··· Data for processing

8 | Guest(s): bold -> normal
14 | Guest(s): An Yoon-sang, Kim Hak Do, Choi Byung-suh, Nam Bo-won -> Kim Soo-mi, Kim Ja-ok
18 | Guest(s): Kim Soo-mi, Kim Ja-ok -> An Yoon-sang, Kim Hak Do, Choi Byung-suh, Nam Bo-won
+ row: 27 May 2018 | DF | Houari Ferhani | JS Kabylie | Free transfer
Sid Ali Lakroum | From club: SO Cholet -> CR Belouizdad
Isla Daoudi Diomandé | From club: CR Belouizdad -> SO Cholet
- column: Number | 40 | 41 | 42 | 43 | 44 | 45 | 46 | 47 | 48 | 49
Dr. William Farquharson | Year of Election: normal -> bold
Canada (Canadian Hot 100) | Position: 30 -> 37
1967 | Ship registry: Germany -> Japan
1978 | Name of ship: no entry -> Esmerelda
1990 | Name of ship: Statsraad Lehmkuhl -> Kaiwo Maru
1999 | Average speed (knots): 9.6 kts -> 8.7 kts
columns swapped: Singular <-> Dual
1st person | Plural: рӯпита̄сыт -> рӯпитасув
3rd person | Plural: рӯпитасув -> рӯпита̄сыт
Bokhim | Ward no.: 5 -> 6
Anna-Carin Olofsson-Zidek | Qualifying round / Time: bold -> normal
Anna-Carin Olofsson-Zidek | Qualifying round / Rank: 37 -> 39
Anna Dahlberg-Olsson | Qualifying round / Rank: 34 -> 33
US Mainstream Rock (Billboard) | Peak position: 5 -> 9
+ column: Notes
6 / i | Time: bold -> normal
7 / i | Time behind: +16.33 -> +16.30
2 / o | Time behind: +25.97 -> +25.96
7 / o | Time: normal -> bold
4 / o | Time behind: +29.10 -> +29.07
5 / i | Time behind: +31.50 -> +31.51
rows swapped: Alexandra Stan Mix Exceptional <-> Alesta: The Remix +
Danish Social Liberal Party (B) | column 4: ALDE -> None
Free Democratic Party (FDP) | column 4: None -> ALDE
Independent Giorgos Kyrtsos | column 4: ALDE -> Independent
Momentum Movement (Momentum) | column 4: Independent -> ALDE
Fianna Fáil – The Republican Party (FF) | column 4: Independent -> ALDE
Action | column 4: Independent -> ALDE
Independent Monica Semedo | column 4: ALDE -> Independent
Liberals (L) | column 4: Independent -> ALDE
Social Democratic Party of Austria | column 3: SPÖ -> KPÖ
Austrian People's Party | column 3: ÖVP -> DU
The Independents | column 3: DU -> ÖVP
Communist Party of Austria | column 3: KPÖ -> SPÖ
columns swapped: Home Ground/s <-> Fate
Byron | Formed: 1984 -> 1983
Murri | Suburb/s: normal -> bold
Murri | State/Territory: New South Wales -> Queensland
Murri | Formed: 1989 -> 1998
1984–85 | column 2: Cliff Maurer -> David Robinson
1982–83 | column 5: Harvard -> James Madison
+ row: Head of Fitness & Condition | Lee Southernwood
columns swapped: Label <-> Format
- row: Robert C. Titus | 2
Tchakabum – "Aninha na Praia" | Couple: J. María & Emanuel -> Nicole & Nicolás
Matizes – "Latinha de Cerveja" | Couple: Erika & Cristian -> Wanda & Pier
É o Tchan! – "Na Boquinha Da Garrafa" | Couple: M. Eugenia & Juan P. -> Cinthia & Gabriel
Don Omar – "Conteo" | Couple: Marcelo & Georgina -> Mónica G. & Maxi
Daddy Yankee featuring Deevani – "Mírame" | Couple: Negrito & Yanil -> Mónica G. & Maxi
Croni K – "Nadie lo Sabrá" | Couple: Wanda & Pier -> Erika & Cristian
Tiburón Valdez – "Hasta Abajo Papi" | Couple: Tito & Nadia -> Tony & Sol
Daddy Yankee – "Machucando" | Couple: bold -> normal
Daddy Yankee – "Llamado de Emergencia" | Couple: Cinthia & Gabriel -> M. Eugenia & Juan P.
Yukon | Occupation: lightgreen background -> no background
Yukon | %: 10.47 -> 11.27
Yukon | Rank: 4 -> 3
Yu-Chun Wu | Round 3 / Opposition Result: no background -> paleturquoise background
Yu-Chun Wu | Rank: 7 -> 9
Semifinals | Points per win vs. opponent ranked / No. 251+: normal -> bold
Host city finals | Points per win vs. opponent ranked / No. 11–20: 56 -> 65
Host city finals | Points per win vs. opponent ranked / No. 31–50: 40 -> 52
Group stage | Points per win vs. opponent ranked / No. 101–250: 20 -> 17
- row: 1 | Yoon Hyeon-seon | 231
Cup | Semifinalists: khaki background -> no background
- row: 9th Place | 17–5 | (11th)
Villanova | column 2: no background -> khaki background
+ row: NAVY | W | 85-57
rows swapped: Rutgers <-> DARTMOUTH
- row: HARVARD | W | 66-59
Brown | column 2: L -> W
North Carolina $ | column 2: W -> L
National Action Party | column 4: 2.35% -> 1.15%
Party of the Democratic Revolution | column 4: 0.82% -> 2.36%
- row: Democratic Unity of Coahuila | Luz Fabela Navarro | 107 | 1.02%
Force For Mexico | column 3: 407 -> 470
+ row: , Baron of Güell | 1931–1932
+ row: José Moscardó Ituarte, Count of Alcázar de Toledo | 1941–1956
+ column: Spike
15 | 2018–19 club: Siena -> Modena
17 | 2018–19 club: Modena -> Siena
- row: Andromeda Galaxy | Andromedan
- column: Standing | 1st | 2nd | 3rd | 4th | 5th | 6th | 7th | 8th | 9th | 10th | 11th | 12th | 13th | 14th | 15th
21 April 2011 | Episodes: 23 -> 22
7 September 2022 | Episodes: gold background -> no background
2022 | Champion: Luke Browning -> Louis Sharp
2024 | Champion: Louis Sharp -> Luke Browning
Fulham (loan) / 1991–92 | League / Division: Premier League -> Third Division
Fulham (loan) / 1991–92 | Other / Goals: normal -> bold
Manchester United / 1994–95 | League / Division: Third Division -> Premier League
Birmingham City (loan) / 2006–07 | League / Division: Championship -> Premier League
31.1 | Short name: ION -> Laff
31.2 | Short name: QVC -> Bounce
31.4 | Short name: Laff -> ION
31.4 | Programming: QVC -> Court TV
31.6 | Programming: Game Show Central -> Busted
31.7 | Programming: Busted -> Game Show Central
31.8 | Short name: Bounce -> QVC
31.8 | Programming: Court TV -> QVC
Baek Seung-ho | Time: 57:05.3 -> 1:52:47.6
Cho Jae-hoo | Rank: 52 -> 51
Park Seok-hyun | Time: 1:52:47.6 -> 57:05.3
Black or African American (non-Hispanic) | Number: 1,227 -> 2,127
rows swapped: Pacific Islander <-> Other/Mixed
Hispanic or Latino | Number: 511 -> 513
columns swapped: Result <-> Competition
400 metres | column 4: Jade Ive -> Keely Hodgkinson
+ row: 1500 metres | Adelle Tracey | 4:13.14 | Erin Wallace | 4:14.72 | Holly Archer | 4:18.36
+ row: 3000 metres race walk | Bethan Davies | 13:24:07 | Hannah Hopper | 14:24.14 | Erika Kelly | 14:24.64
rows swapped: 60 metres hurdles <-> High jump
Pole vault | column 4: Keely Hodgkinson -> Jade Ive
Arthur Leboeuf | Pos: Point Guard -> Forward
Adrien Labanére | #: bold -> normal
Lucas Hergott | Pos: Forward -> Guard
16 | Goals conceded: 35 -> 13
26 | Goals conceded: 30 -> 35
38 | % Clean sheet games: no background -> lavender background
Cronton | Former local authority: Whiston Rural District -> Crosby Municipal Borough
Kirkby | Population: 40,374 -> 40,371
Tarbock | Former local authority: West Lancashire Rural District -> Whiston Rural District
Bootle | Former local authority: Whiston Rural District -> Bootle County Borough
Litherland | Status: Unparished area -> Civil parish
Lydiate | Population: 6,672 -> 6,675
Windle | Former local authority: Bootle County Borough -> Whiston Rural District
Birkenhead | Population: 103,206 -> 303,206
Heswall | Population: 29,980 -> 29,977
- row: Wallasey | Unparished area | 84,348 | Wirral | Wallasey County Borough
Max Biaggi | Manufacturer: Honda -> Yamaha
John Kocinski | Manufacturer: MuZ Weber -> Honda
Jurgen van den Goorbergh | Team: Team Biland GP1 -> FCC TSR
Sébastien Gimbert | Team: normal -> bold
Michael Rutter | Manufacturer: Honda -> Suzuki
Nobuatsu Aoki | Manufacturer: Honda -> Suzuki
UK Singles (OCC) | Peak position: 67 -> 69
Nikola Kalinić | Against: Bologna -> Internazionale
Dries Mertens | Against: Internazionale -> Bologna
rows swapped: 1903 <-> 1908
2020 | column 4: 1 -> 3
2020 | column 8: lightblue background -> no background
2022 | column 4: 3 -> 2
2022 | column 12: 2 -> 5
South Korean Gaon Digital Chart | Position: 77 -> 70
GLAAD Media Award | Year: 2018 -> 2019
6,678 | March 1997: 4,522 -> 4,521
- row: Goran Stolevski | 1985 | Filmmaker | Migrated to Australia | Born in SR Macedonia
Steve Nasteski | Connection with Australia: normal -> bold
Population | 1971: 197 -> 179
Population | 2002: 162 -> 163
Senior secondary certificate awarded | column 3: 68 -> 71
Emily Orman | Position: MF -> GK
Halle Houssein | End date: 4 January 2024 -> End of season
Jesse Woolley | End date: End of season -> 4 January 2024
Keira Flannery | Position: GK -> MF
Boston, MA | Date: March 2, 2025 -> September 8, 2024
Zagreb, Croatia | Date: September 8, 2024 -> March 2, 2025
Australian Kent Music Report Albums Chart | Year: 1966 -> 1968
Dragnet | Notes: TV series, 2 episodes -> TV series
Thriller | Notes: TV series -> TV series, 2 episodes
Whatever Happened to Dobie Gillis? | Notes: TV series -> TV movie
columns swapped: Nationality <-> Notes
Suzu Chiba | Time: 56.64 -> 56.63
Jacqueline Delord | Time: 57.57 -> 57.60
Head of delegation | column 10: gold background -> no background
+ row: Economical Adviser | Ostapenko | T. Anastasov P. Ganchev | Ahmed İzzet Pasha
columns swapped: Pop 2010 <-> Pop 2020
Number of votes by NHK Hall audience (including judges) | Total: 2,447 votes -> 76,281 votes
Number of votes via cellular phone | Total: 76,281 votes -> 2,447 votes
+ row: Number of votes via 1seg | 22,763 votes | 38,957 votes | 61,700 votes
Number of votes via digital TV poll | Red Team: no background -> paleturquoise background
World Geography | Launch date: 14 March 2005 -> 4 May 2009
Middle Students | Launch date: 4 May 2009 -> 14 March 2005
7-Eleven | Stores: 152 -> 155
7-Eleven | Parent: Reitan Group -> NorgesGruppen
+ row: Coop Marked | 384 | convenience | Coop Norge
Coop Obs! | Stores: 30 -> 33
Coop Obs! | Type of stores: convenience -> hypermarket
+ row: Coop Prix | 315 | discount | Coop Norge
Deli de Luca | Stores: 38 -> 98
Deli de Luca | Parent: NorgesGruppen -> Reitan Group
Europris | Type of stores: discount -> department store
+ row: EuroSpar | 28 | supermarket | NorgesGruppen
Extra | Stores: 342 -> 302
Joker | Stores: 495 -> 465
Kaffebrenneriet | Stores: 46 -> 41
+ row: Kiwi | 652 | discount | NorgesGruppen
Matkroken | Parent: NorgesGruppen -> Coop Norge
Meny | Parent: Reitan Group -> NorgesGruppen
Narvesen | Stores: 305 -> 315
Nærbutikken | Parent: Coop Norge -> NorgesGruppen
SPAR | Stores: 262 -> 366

······

Written instruction: Please print the material above without any changes, beginning at its first line and continuing through the line that contains "rows swapped: Alexandra".

Result of this exercise:
8 | Guest(s): bold -> normal
14 | Guest(s): An Yoon-sang, Kim Hak Do, Choi Byung-suh, Nam Bo-won -> Kim Soo-mi, Kim Ja-ok
18 | Guest(s): Kim Soo-mi, Kim Ja-ok -> An Yoon-sang, Kim Hak Do, Choi Byung-suh, Nam Bo-won
+ row: 27 May 2018 | DF | Houari Ferhani | JS Kabylie | Free transfer
Sid Ali Lakroum | From club: SO Cholet -> CR Belouizdad
Isla Daoudi Diomandé | From club: CR Belouizdad -> SO Cholet
- column: Number | 40 | 41 | 42 | 43 | 44 | 45 | 46 | 47 | 48 | 49
Dr. William Farquharson | Year of Election: normal -> bold
Canada (Canadian Hot 100) | Position: 30 -> 37
1967 | Ship registry: Germany -> Japan
1978 | Name of ship: no entry -> Esmerelda
1990 | Name of ship: Statsraad Lehmkuhl -> Kaiwo Maru
1999 | Average speed (knots): 9.6 kts -> 8.7 kts
columns swapped: Singular <-> Dual
1st person | Plural: рӯпита̄сыт -> рӯпитасув
3rd person | Plural: рӯпитасув -> рӯпита̄сыт
Bokhim | Ward no.: 5 -> 6
Anna-Carin Olofsson-Zidek | Qualifying round / Time: bold -> normal
Anna-Carin Olofsson-Zidek | Qualifying round / Rank: 37 -> 39
Anna Dahlberg-Olsson | Qualifying round / Rank: 34 -> 33
US Mainstream Rock (Billboard) | Peak position: 5 -> 9
+ column: Notes
6 / i | Time: bold -> normal
7 / i | Time behind: +16.33 -> +16.30
2 / o | Time behind: +25.97 -> +25.96
7 / o | Time: normal -> bold
4 / o | Time behind: +29.10 -> +29.07
5 / i | Time behind: +31.50 -> +31.51
rows swapped: Alexandra Stan Mix Exceptional <-> Alesta: The Remix +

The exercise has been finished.